● **Excerpted text**:
[Start of section]
T-bet deficiency reduces atherosclerosis and alters plaque antigen-specific immune responses

Abstract

The influence of the immune system on atherosclerosis involves both helper T (Th) cell and antibody responses to plaque antigens. These responses may have proatherogenic and protective effects. T-bet is a transcription factor required for Th1 differentiation and regulates the balance between Th1 and Th2 responses in inflammatory diseases. To clarify how helper T cell subset differentiation influences atherosclerosis, we compared lesion development and immune responses to plaque antigens in low-density lipoprotein receptor-deficient (Ldlr-/-) mice with or without functional T-bet genes. Atherosclerosis was significantly reduced in T-bet-deficient Ldlr-/- mice compared with Ldlr-/- controls, and the lesions that did develop in the absence of T-bet had less smooth muscle cell content. Furthermore, T-bet deficiency caused a Th2 switch in the response to the atherosclerosis-associated antigen heat shock protein-60, and a change in T-dependent isotypes of oxidized LDL-specific antibodies. Of particular significance, T-bet deficiency caused a >250% increase in the titer of E06 antibodies, which are known to be atheroprotective and whose production by B-1 B cells is enhanced by IL-5. These findings establish that T cell subset differentiation influences both T cell and antibody responses that modulate atherosclerosis, and validate the therapeutic goal of skewing T responses to atherosclerosis-associated antigens.

Fig. 1.

Reduced aortic atherosclerosis in T-bet-deficient Ldlr^-/- mice. Quantification of aortic lesions was performed on digitally analyzed specimen images, as described in Methods. (A and B) Lipid and intimal positive areas, respectively, of aortic arch sections, are shown (n = 16 per group: 8 males and 8 females). (C) En face lipid positive areas of descending aorta are shown (n = 12 per group: 6 males and 6 females). Horizontal bars represent means. P values <0.05 for intergroup comparisons are shown.

Fig. 2.

Phenotype of aortic arch atherosclerotic lesions in T-bet ^-/-Ldlr^-/- and T-bet^+/+Ldlr^-/- mice. Frozen sections of aortic arches taken from mice after 8 weeks of proatherogenic diet were stained with antibodies specific for macrophages (Mac3), smooth muscle cells (actin), and class II MHC, as described in Methods. Sections stained with isotype control antibodies were negative (data not shown). See Table 1 for quantification of stained areas.

Fig. 3.

Differences in cytokines production by CD4⁺ cells from T-bet ^-/-Ldlr^-/- and T-bet^+/+Ldlr^-/- mice. CD4⁺ T cells were isolated from six T-bet^-/-Ldlr^-/- or T-bet^+/+Ldlr^-/- mice after 8 weeks of diet as described in Methods. The cells were stimulated in cultures with plate-bound anti-CD3ε or with recombinant murine hsp60 (mhsp60) plus syngeneic mitomycin C-treated spleen cells. Medium alone (No antigen) and ovalbumin (data not shown) were used as controls for nonspecific cytokine production. Culture supernatants were removed at 48 h and analyzed by ELISA for IFN-γ (A), IL-4 (B), IL-5 (C), and IL-10 (D). Data represent mean ± SEM of each cytokine determination. *, P < 0.05 for T-bet^-/-Ldlr^-/- versus T-bet^+/+Ldlr^-/- comparisons; #, P < 0.05 for no antigen versus murine hsp60 stimulation.

Fig. 4.

Differences in atherosclerotic antigen-specific serum immunoglobulins between T-bet^-/-Ldlr^-/- and T-bet^+/+Ldlr^-/- mice. Titers of total IgG1, total IgG2a, MDA-LDL-specific, and CuOx-LDL-specific IgM, IgG1, and IgG2a, and EO6 idiotype IgM were detected by specific ELISA from serum collected from 10 animals for each study group, after 8 weeks of diet, as described in Methods. Data represent mean ± SEM of each Ig type determination. *, P < 0.05 for T-bet^-/-Ldlr^-/- versus T-bet^+/+Ldlr^-/- comparisons. RLU, relative light units.
[End of section]
● **Brief A**: According to the T-bet study excerpt, how many weeks of proatherogenic diet did the mice receive before their aortic arches were sectioned?
● **Brief B**: Quote the T-bet study excerpt word for word, starting at "Differences in cytokines" and ending at "murine hsp60 stimulation.".
● **Brief C**: Render this sentence from the T-bet study excerpt in Spanish: "Sections stained with isotype control antibodies were negative (data not shown)."

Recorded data
[Start of section]
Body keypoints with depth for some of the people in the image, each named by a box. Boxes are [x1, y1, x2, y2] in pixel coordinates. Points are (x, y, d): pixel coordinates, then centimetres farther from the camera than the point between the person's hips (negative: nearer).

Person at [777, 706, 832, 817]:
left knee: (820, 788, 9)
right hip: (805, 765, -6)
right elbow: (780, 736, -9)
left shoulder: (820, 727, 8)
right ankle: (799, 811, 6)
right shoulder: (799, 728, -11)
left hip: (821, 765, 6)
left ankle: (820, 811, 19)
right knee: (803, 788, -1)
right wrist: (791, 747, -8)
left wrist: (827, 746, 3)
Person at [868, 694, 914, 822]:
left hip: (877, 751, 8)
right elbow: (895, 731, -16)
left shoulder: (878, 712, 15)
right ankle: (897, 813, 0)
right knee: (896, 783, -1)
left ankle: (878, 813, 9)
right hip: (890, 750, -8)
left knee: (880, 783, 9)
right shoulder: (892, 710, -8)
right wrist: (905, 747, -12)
[End of section]
● **Your solution A**: 8 weeks

● **Your solution B**:
Differences in cytokines production by CD4⁺ cells from T-bet ^-/-Ldlr^-/- and T-bet^+/+Ldlr^-/- mice. CD4⁺ T cells were isolated from six T-bet^-/-Ldlr^-/- or T-bet^+/+Ldlr^-/- mice after 8 weeks of diet as described in Methods. The cells were stimulated in cultures with plate-bound anti-CD3ε or with recombinant murine hsp60 (mhsp60) plus syngeneic mitomycin C-treated spleen cells. Medium alone (No antigen) and ovalbumin (data not shown) were used as controls for nonspecific cytokine production. Culture supernatants were removed at 48 h and analyzed by ELISA for IFN-γ (A), IL-4 (B), IL-5 (C), and IL-10 (D). Data represent mean ± SEM of each cytokine determination. *, P < 0.05 for T-bet^-/-Ldlr^-/- versus T-bet^+/+Ldlr^-/- comparisons; #, P < 0.05 for no antigen versus murine hsp60 stimulation.

● **Your solution C**: Las secciones teñidas con anticuerpos de control de isotipo fueron negativas (datos no mostrados).